Random Effects Model

When true effects vary across studies, the pooled estimate incorporates between-study variance:

$$\hat{\theta}_{RE} = \frac{\sum_i w_i^* \hat{\theta}_i}{\sum_i w_i^}, \quad w_i^ = \frac{1}{\text{SE}_i^2 + \hat{\tau}^2}$$

where $\hat{\tau}^2$ is the between-study variance (tau-squared). The pooled estimate under random effects provides a more generalizable result when heterogeneity is present.

Heterogeneity Assessment

Key statistics for assessing heterogeneity:

StatisticFormulaInterpretation
Q statistic$Q = \sum_i w_i(\hat{\theta}_i - \hat{\theta})^2$Test for heterogeneity
I-squared ($I^2$)$I^2 = \max(0, \frac{Q - (k-1)}{Q})$% variance due to heterogeneity
tau-squared ($\tau^2$)Between-study varianceAbsolute heterogeneity
H-squared$H^2 = Q/(k-1)$Relative excess variance

The I-squared statistic ranges from 0-100%: <25% indicates low heterogeneity, 25-75% moderate, and >75% high heterogeneity.
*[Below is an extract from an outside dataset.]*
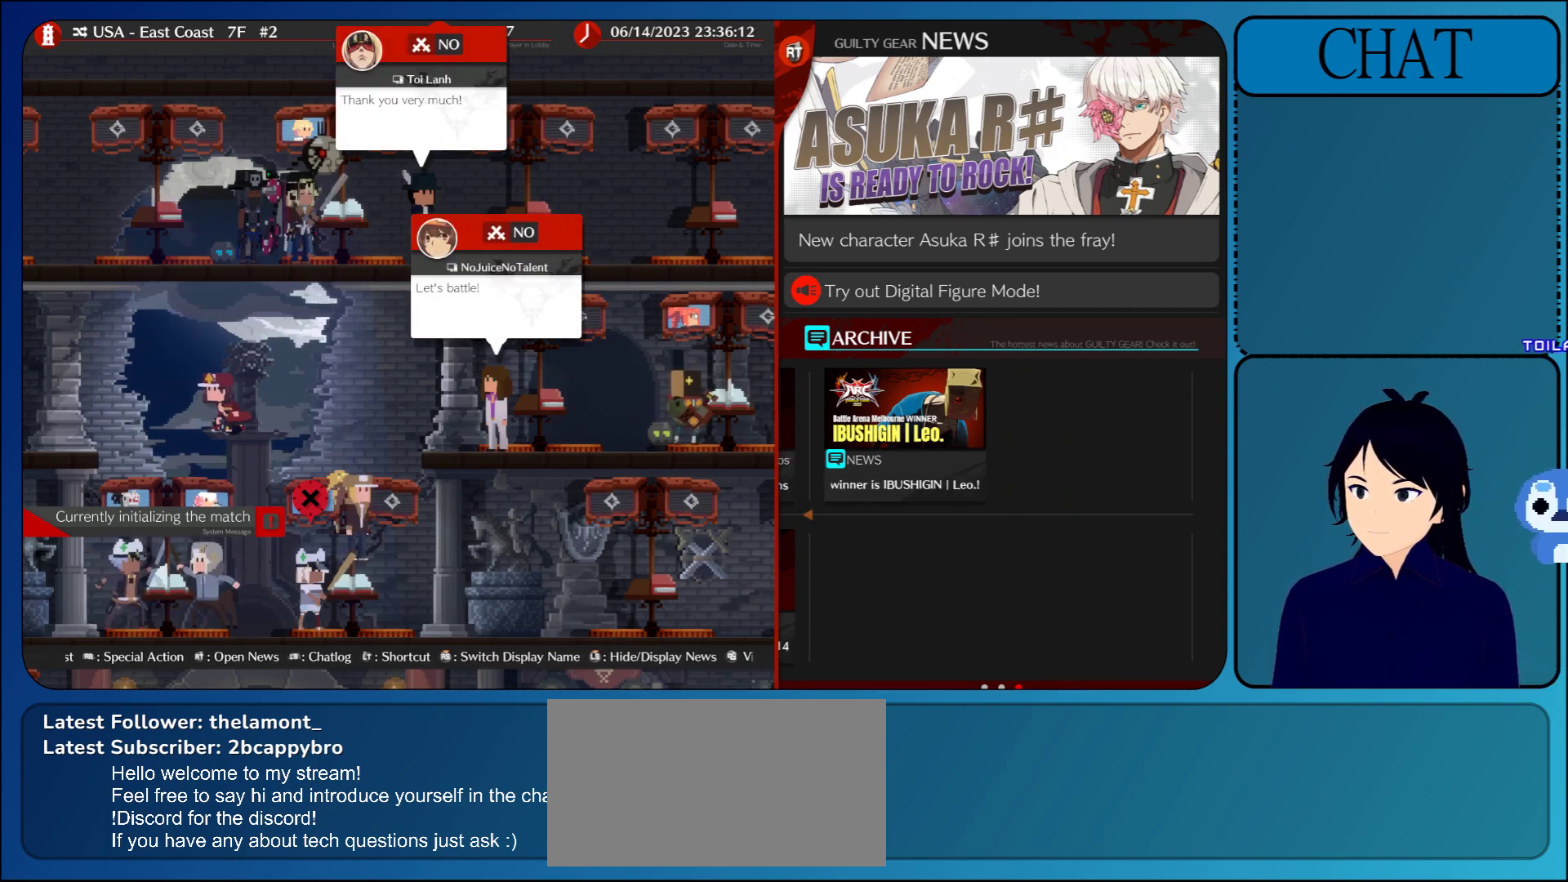
{"buttons": [], "left_stick": "left", "events": []}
The tau-squared provides the absolute magnitude of between-study variance.

R Implementation

#' Meta-Analysis of Indirect Effects
#'
#' @param effects Vector of indirect effect estimates
#' @param se Vector of standard errors
#' @param study_names Optional study identifiers
#' @param method "FE" for fixed effects, "RE" for random effects
#' @return Meta-analysis results
meta_indirect <- function(effects, se, study_names = NULL,
                           method = c("RE", "FE")) {
  method <- match.arg(method)
  k <- length(effects)

  if (is.null(study_names)) {
    study_names <- paste0("Study ", 1:k)
  }

  # Fixed effects weights
  w_fe <- 1 / se^2

  # Q statistic
  theta_fe <- sum(w_fe * effects) / sum(w_fe)
  Q <- sum(w_fe * (effects - theta_fe)^2)
  df <- k - 1

  # Heterogeneity
  I2 <- max(0, (Q - df) / Q)

  # DerSimonian-Laird tau^2 estimate
  c <- sum(w_fe) - sum(w_fe^2) / sum(w_fe)
  tau2 <- max(0, (Q - df) / c)

  if (method == "FE") {
    weights <- w_fe
    pooled <- theta_fe
    se_pooled <- sqrt(1 / sum(w_fe))
  } else {
    # Random effects weights
    weights <- 1 / (se^2 + tau2)
    pooled <- sum(weights * effects) / sum(weights)
    se_pooled <- sqrt(1 / sum(weights))
  }

  # Confidence interval
  ci <- pooled + c(-1.96, 1.96) * se_pooled

  # Test for heterogeneity
  p_het <- 1 - pchisq(Q, df)

  list(
    pooled_effect = pooled,
    se = se_pooled,
    ci = ci,
    z = pooled / se_pooled,
    p_value = 2 * pnorm(-abs(pooled / se_pooled)),
    heterogeneity = list(
      Q = Q,
      df = df,
      p = p_het,
      I2 = I2,
      tau2 = tau2
    ),
    study_data = data.frame(
      study = study_names,
      effect = effects,
      se = se,
      weight = weights / sum(weights)
    ),
    method = method
  )
}

Multivariate Meta-Analysis

Pooling Correlated Effects

When studies report both $a$ and $b$ paths:

$$\begin{pmatrix} \hat{a} \ \hat{b} \end{pmatrix} \sim N\left(\begin{pmatrix} a \ b \end{pmatrix}, \Sigma\right)$$

Two-Stage Approach

Stage 1: Extract path coefficients from each study Stage 2: Pool using multivariate random effects

#' Multivariate Meta-Analysis of Mediation Paths
#'
#' @param a_effects Vector of a path estimates
#' @param b_effects Vector of b path estimates
#' @param a_se Standard errors for a
#' @param b_se Standard errors for b
#' @param ab_cor Correlation between a and b estimates (often assumed 0)
#' @return Multivariate meta-analysis results
multivariate_meta_mediation <- function(a_effects, b_effects,
                                         a_se, b_se, ab_cor = 0) {
  library(metafor)

  k <- length(a_effects)

  # Construct variance-covariance matrices for each study
  V_list <- lapply(1:k, function(i) {
    cov_ab <- ab_cor * a_se[i] * b_se[i]
    matrix(c(a_se[i]^2, cov_ab, cov_ab, b_se[i]^2), 2, 2)
  })

  # Stack effects
  yi <- c(rbind(a_effects, b_effects))
  vi <- unlist(lapply(V_list, as.vector))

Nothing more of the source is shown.